We recommend you tick ‘Yes’ to every question apart from question 21 and 22: “Do you agree that the definition of peat set out in the muirburn code should be amended to 40cm?
- Your view that the definition of peat - be defined as 30cm in depth - to stop peatland damage / for as wide environmental protection as possible
Further comments on Muirburn (question 24)
- Your view on muirburn licences not being given – for grouse number increases – so more can be killed for cruel sports. Is it worth the environmental risk?
- Ending muirburn for grouse shooting will reduce the burden on the government to police large land areas, with the expensive cost and time used to ensure best practice is followed.
- If Scotland’s moorlands were left unburned, this would allow for a more wooded landscape to flourish leaving opportunity for a range of economic outputs from the land, accommodating habitats for plant and animal species and tackle biodiversity loss.
- Burning over any peat depth to sustain an artificially barren land to shoot grouse is not worth the risk - instead re-wetting the land provides better protection against wildfires.
Section 3.1 Wildlife Traps
Grouse moors are managed to eradicate as much other competing wildlife as possible to artificially maximise the number of grouse the moors can sustain.
For this section, we recommend saying all traps should be further regulated (questions 25, 26 and 27), for “further record keeping” and “reporting requirements” (question 28) and ‘Yes’ to question 29.
However, there is a lack of focus on questioning the reasons to use these traps –to eradicate wildlife so more grouse can be shot for sport– which is simply inexcusable.

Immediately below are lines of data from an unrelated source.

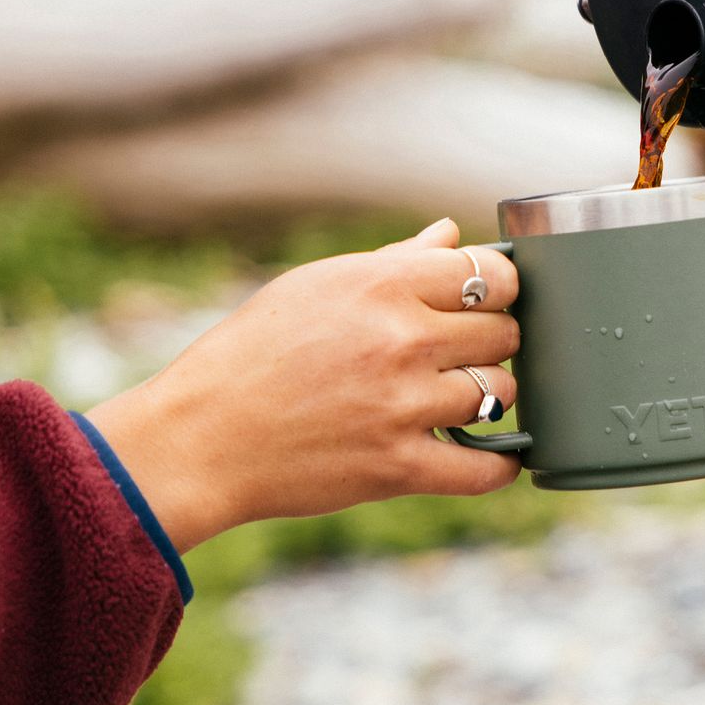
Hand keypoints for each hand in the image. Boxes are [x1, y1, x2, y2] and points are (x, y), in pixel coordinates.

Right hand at [87, 221, 522, 551]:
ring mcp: (404, 405)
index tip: (485, 303)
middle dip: (490, 342)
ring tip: (454, 400)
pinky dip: (498, 467)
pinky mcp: (399, 467)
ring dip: (487, 397)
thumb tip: (451, 235)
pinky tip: (489, 457)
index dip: (500, 286)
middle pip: (505, 332)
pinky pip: (486, 469)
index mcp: (382, 284)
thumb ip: (394, 262)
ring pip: (501, 392)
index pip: (492, 271)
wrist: (199, 438)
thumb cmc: (252, 354)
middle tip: (461, 355)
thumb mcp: (315, 287)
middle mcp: (401, 339)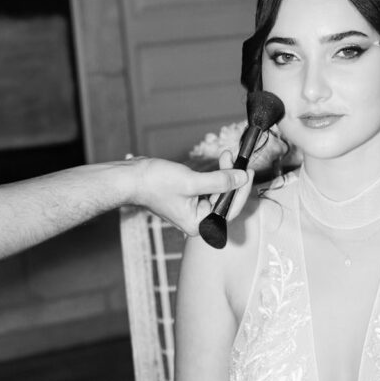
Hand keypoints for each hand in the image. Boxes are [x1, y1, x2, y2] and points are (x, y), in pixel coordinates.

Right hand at [127, 155, 250, 233]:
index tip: (248, 172)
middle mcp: (197, 220)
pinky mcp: (190, 198)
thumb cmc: (155, 184)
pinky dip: (215, 175)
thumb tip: (241, 178)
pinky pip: (210, 188)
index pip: (230, 210)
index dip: (242, 191)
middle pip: (225, 201)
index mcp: (198, 224)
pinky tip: (219, 163)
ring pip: (219, 192)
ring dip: (224, 174)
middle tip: (236, 160)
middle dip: (232, 179)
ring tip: (226, 156)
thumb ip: (220, 181)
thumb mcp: (192, 181)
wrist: (132, 178)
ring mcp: (193, 210)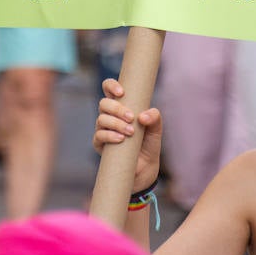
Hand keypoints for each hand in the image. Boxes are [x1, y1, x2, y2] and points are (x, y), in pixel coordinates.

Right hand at [93, 77, 161, 193]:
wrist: (145, 168)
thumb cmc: (148, 144)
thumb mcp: (156, 130)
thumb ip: (155, 118)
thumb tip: (143, 116)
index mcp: (121, 106)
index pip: (109, 89)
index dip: (111, 86)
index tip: (122, 92)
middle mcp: (110, 116)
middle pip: (104, 103)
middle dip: (117, 109)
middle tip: (131, 117)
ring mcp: (103, 129)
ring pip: (101, 119)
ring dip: (116, 123)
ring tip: (130, 132)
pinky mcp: (100, 144)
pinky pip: (99, 136)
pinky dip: (110, 136)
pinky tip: (121, 139)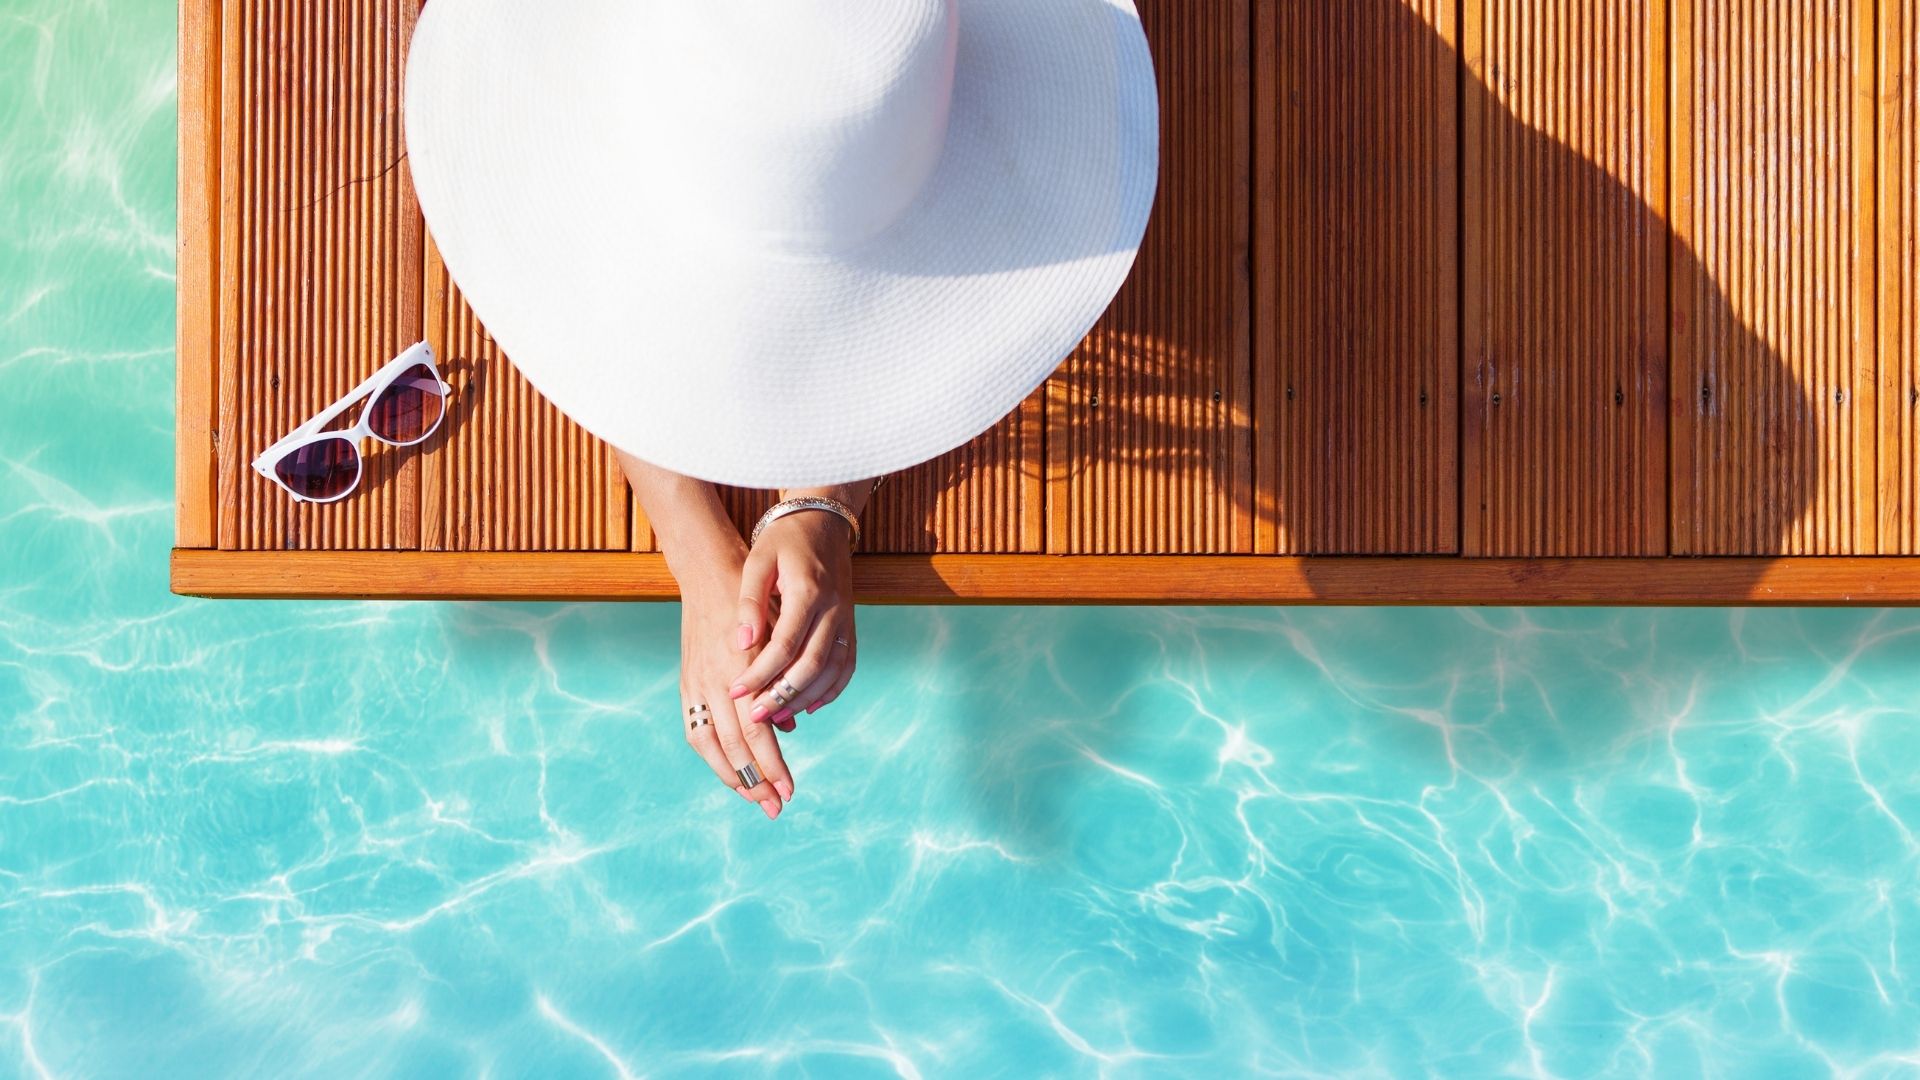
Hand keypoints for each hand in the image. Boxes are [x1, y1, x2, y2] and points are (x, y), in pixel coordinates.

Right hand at [677, 555, 793, 820]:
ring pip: (711, 745)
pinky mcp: (687, 683)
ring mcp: (697, 684)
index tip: (790, 790)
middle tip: (776, 806)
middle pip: (736, 747)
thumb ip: (781, 685)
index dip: (774, 766)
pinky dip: (712, 756)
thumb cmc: (755, 606)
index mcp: (743, 674)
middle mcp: (716, 684)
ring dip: (733, 776)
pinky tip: (728, 771)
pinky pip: (695, 730)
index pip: (759, 734)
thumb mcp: (777, 639)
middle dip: (757, 781)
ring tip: (754, 796)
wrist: (711, 575)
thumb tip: (789, 728)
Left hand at [728, 510, 858, 727]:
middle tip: (754, 717)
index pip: (784, 644)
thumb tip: (742, 643)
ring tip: (777, 716)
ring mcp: (846, 618)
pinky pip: (847, 666)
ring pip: (832, 670)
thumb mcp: (757, 562)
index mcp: (807, 591)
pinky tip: (809, 706)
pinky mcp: (851, 625)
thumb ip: (750, 603)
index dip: (759, 673)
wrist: (823, 522)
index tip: (735, 692)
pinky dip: (831, 690)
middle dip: (781, 695)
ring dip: (804, 697)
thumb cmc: (783, 540)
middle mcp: (833, 608)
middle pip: (811, 664)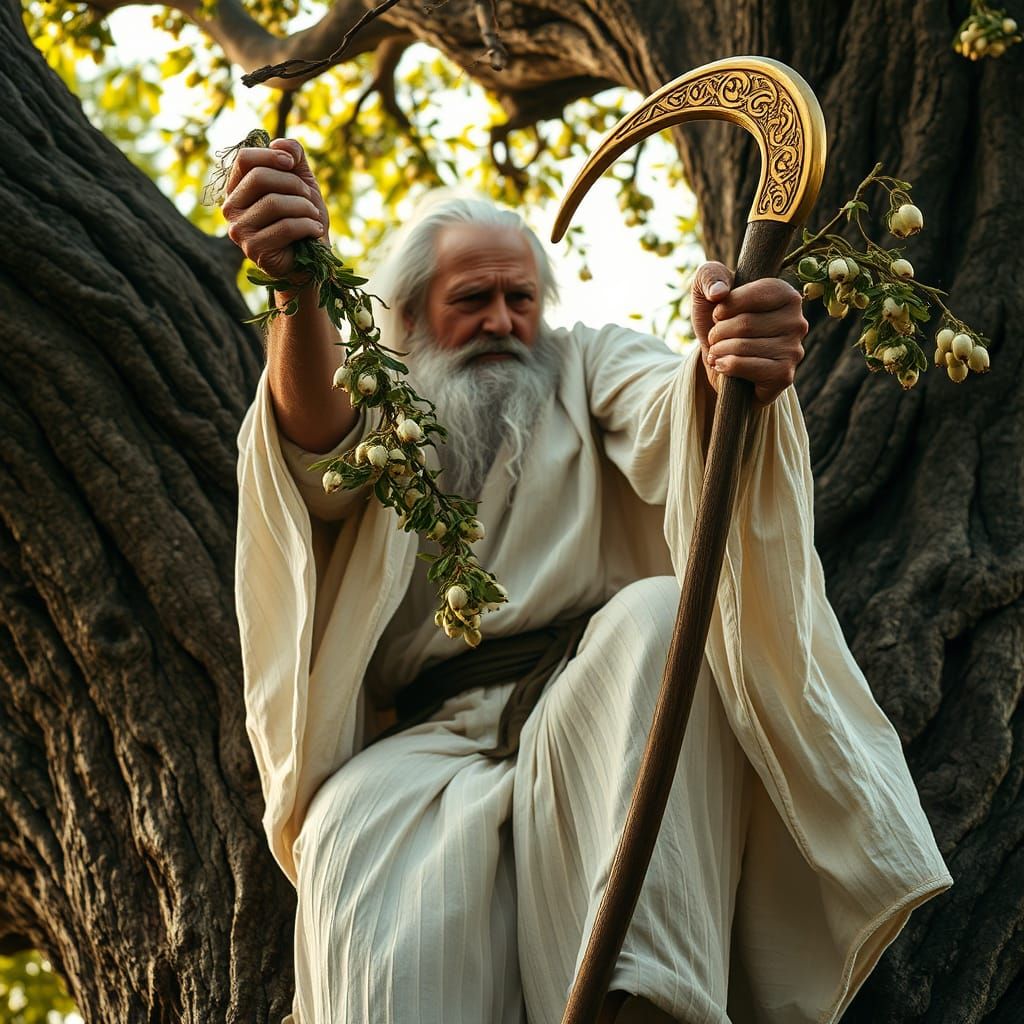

The League Against Cruel Sports strongly believe that no animals should be killed for this purpose and you can make that case too.
You might want to look at these points to support your further comments (question 31):
- Your thoughts on the killing of hundreds of thousands of foxes, stoats, weasels, crows and ‘non-target species’ like hedgehogs on grouse moors.
- Your thoughts on whether the Scottish Government should look at the ethical reasoning for using lethal methods to kill our wildlife for grouse shooting purposes.
- Whether you think there should be a total ban on the use of decoy animals as bait and cage traps which subject them to fear, deprivation of food and water and discomfort of exposure.
- That you believe that ethical wildlife control should be embedded in the Scottish Government approach to all wildlife management and the International consensus principles for ethical wildlife control should be implemented to secure better protections for our wildlife.
Section 3.2 Glue Traps
We recommend answering ‘Yes’ to the questions in this section, apart from question 34 – there should be no delay on implementing a ban on this cruel practice.
Section 3.3 Snares
We recommend not answering the tick box questions in this section as we are campaigning for a full snare ban and a full review on snaring is currently underway. In the further comments section you may wish to discuss in your own words:
- About the immense cruelty of snares, causing severe injuries, pain, suffering and death to target and ‘non-target’ animals – including domestic pets.
- That stink pits (also known as a ‘midden’) - piles of rotting animal and native wildlife carcasses are only placed on grouse moors to lure foxes into snares.
- Your support for a full ban on snaring calls from The Wild Animal Welfare Committee (WAWC) and The British Veterinary Association (BVA).
- Any other points you wish to make.
Thank you for your continued support in helping us protect and secure a better future for our wildlife!